None of the two women have any recollection of their past life, but at the end, inside the "Silencio" club, they remember everything, this is what the opening of the weird blue box symbolizes. Both women have failed, Diane wakes up by a freaky cowboy in cheap motel, a symbolism for hell. I haven't seen the movie in a while, but I do remember that everything weird could be explained under my assumption.


There are a lot of people who questioned the meaning behind the blue box. The blue box is indeed Diane waking from her dream but it is much deeper than that. The blue box in turn can actually be considered a Pandora's box, Diane/Betty's mental Pandora's box also meaning her repressed memories flooding back. If you read about those who have dealt with repressed memories you will see that when the repressed memories come back, they come back in a nauseating and extremely quick fashion.

Those who have gone through it know that in that moment it is horrifying, confusing, exciting and ultimately in some ways insane. All they want to do is go back to how it was the moment before the memories re-surfaced or metaphorically meaning to go back inside there own Pandora's box unopened and safe. This explains Diane's hysteria and morbid hallucinations that ultimately led her to run into her bedroom and kill herself. Her Pandora's box or repressed memories were a way for her to deal with the horrible crime she had committed and once her Pandora's box opened and reality was now staring her in the face it was in the end too much for to handle.


I think there is a lot of metaphysical stuff going on in this movie - something akin to the movie The Sixth Sense with Haley Joel Osment and Bruce Willis. In that regard, you could say that "Rita" actually died in the car crash and from that point in time, all that happens is imaginary - just as in the aforementioned "Willis" movie. Within this post-death world that we see after the accident, there are deeper levels of it as seen in the scenes with the Cowboy. Specifically, he is not an embodied or "human" person, rather, he is either an good angel or a bad one and this is further supported by the light bulb flickering on and off just prior to his showing up and again as he departs. Even the glimpse that we see of him at the pool party/engagement party, he is ethereal whereas everyone else in that scene is embodied. Anyway, this is my take on this enigmatic movie that I saw last night for the very first time.

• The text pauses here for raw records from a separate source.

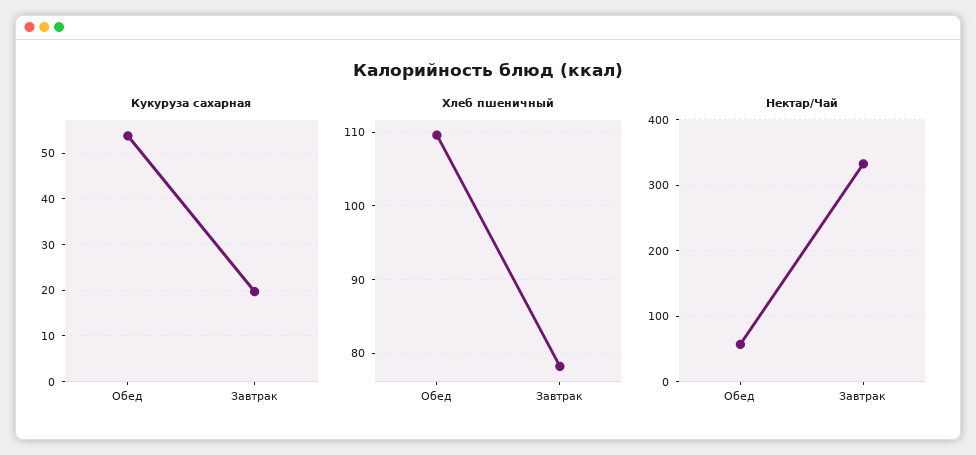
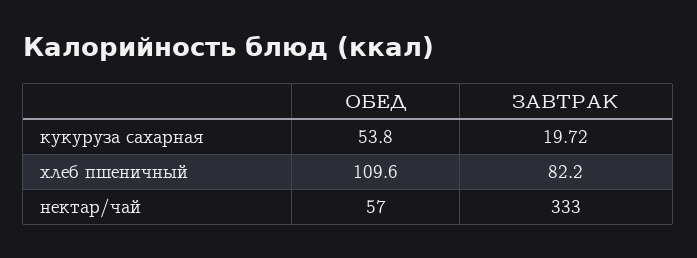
  {
    "Кукуруза сахарная": {
      "Обед": 53.8,
      "Завтрак": 19.72
    },
    "Хлеб пшеничный": {
      "Обед": 109.6,
-     "Завтрак": 78
+     "Завтрак": 82.2
    },
    "Нектар/Чай": {
      "Обед": 57,
      "Завтрак": 333
    }
  }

The Blue Key, btw, has two definitions, one for the dream sequence and one for reality.

For the dream sequence, the blue key is basically the key to the truth. Pretty simple. This may be obvious, but as soon as it's used on the box, we get the true story.

In reality, it's a standard blue key. The hitman's calling card, kind of. He uses it to communicate that the job/murder is done, because he doesn't want to be in further contact.

I wondered why the hitman laughed when Diane asks "what's it open?" But then I figured, as in the dream sequence, again, it opens the truth, in this case, the truth of what Diane has done.

The hitman knows when a "client" sees the key and they know the target is dead, that they will probably go through a TON of emotions. It doesn't have to be a key, the emotions will probably be experienced regardless of the item. But a key amuses the hitman. And maybe he likes to think that a "key" messes with the person's mind more, and maybe it does (fyi, the key doesn't physically open anything).

Also, as a sidenote, we don't know where the hitman left the key, probably NOT on the coffee table. Diane probably just put it there and has been thinking about it. For how long? Not completely sure but less than three weeks. The piano ashtray was still there when the neighbor comes by-"c'mon Diane it's been three weeks"- and mentions the "detectives came by again" and it was there when Camilla was alive when they were gettin' freaky on the couch.